◆ Tarea 1: Reúne y copia todas las líneas del listado que contengan la cadena "date", distinguiendo entre mayúsculas y minúsculas.

◆ Sección del documento:
Sin duda, tenemos una joya en Madrid a la que los gastrónomos y aficionados tanto madrileños como nacionales no acaban de prestar la atención debida. El Invernadero de Rodrigo de la Calle fue proclamado a finales del año pasado el mejor restaurante vegetal del mundo, premio que otorga la organización We´re Smart Awards. Parece que este galardón en base al porcentaje de clientela nacional e internacional, está teniendo mucho más impacto en los segundos que en los primeros.
El menú denominando Vegetalia es una de mis mejores experiencias gastronómicas de lo que llevo de año. Hablamos de elegancia, sutileza y al mismo tiempo mucho sabor porque Rodrigo y Diana, su sobresaliente jefa de cocina, dotan a los vegetales de un gusto no paladeado anteriormente. Sus platos son suculentos y repletos de umami que consiguen a partir de marinados, lentas cocciones en algas, sazonados con diversas pimientas y otras técnicas; sin prácticamente utilizar la sal. El conocimiento y el tiempo como instrumentos para llevar a los vegetales a otra dimensión tanto a nivel gustativo como de textura. Se puede decir que en El Invernadero estas sensaciones acontecen desde hace mucho tiempo, pero en este año se maximizan. La pulcritud gustativa conviviendo con la extrema ligereza de cada pase hacen de El Invernadero un espacio único.

◆ Tarea 2:
Responde estas preguntas sobre la sección del documento:
(a) ¿Qué organización otorga el premio al mejor restaurante vegetal del mundo?
(b) ¿Qué nombre recibe el menú?
(c) ¿Qué puesto ocupa Diana?

◆ Datos proporcionados:
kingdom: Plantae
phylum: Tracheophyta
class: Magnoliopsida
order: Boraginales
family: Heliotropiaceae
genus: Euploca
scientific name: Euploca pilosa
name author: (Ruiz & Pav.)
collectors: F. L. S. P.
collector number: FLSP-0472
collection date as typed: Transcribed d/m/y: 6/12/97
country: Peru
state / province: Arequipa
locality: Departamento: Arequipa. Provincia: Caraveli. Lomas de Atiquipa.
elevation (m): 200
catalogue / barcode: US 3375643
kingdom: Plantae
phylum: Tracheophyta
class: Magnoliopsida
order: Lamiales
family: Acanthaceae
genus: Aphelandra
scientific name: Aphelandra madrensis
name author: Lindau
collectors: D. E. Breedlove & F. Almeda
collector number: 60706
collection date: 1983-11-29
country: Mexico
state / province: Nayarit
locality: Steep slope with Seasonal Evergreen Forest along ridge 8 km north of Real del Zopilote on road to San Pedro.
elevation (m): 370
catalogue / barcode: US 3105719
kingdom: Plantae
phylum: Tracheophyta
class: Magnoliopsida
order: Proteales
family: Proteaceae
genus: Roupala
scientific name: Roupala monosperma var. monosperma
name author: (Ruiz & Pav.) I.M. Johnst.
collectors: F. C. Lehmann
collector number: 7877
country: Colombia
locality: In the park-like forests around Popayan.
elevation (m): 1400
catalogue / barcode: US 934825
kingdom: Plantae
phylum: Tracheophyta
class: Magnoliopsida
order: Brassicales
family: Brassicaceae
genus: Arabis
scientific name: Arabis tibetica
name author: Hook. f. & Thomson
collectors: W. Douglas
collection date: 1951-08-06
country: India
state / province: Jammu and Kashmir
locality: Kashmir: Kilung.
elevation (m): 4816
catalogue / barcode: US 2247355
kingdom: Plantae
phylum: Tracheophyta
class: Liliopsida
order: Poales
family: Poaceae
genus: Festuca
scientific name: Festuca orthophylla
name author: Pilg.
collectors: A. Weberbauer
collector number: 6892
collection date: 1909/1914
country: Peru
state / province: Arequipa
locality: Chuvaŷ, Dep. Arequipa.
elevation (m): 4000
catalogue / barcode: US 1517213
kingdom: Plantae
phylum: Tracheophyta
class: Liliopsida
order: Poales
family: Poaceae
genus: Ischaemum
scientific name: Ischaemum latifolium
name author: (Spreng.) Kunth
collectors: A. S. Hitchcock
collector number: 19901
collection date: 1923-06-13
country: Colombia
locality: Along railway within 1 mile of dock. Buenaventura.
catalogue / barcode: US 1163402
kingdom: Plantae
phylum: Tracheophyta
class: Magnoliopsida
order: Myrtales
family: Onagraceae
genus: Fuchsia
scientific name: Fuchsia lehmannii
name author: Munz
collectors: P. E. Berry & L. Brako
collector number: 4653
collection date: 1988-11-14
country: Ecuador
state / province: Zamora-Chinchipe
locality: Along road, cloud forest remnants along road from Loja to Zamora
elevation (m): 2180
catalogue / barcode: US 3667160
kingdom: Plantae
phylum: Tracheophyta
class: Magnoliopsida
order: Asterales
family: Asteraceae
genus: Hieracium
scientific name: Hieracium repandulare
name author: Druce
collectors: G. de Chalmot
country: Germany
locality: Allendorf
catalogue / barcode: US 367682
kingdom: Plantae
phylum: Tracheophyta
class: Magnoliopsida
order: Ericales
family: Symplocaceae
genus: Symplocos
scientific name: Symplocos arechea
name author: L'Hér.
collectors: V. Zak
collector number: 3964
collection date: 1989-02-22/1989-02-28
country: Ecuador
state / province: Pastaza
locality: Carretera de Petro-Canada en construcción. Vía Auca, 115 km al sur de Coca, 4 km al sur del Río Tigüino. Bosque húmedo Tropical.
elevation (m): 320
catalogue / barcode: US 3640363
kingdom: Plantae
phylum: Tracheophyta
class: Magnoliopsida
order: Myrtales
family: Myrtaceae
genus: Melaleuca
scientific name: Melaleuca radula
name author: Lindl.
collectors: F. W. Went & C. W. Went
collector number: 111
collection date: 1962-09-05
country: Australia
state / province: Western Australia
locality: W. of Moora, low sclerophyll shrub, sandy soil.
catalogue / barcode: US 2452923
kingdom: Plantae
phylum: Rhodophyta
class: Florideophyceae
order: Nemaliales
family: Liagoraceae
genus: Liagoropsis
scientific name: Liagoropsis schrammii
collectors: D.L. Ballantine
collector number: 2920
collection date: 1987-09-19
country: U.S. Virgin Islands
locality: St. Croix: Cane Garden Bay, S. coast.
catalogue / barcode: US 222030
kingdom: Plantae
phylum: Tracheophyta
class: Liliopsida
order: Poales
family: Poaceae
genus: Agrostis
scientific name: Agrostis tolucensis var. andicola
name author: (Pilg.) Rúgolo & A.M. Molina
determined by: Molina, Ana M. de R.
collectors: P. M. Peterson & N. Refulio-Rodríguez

◆ Respuesta completa 1:
collection date as typed: Transcribed d/m/y: 6/12/97
collection date: 1983-11-29
collection date: 1951-08-06
collection date: 1909/1914
collection date: 1923-06-13
collection date: 1988-11-14
collection date: 1989-02-22/1989-02-28
collection date: 1962-09-05
collection date: 1987-09-19

◆ Respuesta completa 2:
(a) We´re Smart Awards.
(b) Vegetalia.
(c) Jefa de cocina.